_Direction A:_
Say whether each statement agrees with the passage about Graham's poetry, answering yes or no and quoting the deciding words of the passage: (i) Graham is now approaching sixty. (ii) The young wife troubled by sexual and familial life belongs to Erosion. (iii) The writer regrets that Graham has taken on the work of investigating the downward drift of the self.

_Text block:_
┄┄┄┄┄┄
Although I remember with warmth the many Grahams of past volumes—the young girl of Erosion ravished by Italian painting, the young wife of The End of Beauty troubled by sexual and familial life, the autobiographical young woman of Region of Unlikeness, the adult poet of Materialism immersed in a Whitmanian sensuous world, the philosophical meditative spirit of The Errancy, and the fractured self of Never and Swarm, I cannot regret that Graham, now approaching sixty, has taken on the daunting work of investigating the huge sea change occasioned by the downward drift of the self. Because personal decline can parallel in many ways the precarious state of our planet, as well as our country’s descent into war, it is profitably uncertain at times in Sea Change which of these three predicaments most governs a given poem.
┄┄┄┄┄┄
_Exercise material:_

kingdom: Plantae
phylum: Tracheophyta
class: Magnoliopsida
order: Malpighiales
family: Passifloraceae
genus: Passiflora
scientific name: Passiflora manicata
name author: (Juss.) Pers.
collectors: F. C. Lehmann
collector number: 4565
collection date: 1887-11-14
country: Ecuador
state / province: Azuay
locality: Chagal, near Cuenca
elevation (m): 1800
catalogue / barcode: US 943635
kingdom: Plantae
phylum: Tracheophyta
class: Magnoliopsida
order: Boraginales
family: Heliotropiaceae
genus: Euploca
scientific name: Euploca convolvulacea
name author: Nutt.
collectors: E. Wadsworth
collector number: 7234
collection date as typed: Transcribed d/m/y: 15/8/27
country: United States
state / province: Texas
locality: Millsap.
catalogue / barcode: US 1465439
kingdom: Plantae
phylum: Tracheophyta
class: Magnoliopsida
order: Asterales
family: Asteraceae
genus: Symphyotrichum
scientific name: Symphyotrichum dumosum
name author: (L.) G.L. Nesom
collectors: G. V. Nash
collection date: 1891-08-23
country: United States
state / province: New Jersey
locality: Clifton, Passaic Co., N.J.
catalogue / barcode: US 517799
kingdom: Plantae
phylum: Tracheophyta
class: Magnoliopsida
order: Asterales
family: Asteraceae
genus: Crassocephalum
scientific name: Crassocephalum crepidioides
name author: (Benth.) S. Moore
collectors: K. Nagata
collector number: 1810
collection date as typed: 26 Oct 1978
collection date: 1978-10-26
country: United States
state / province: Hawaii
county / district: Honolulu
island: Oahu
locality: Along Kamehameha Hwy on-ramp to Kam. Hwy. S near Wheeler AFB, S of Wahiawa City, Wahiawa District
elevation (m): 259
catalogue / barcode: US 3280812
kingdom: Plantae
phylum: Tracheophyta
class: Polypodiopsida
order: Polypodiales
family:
┄┄┄┄┄┄
_Direction B:_
Render the lines of the listing as a numbered list, leaving out blank lines, from its first line through the line containing "locality: Chagal, near Cuenca".

_Exercise result A:_
(i) Yes: "Graham, now approaching sixty"
(ii) No: "the young wife of The End of Beauty troubled by sexual and familial life"
(iii) No: "I cannot regret that Graham, now approaching sixty, has taken on the daunting work of investigating the huge sea change occasioned by the downward drift of the self"

_Exercise result B:_
1. kingdom: Plantae
2. phylum: Tracheophyta
3. class: Magnoliopsida
4. order: Malpighiales
5. family: Passifloraceae
6. genus: Passiflora
7. scientific name: Passiflora manicata
8. name author: (Juss.) Pers.
9. collectors: F. C. Lehmann
10. collector number: 4565
11. collection date: 1887-11-14
12. country: Ecuador
13. state / province: Azuay
14. locality: Chagal, near Cuenca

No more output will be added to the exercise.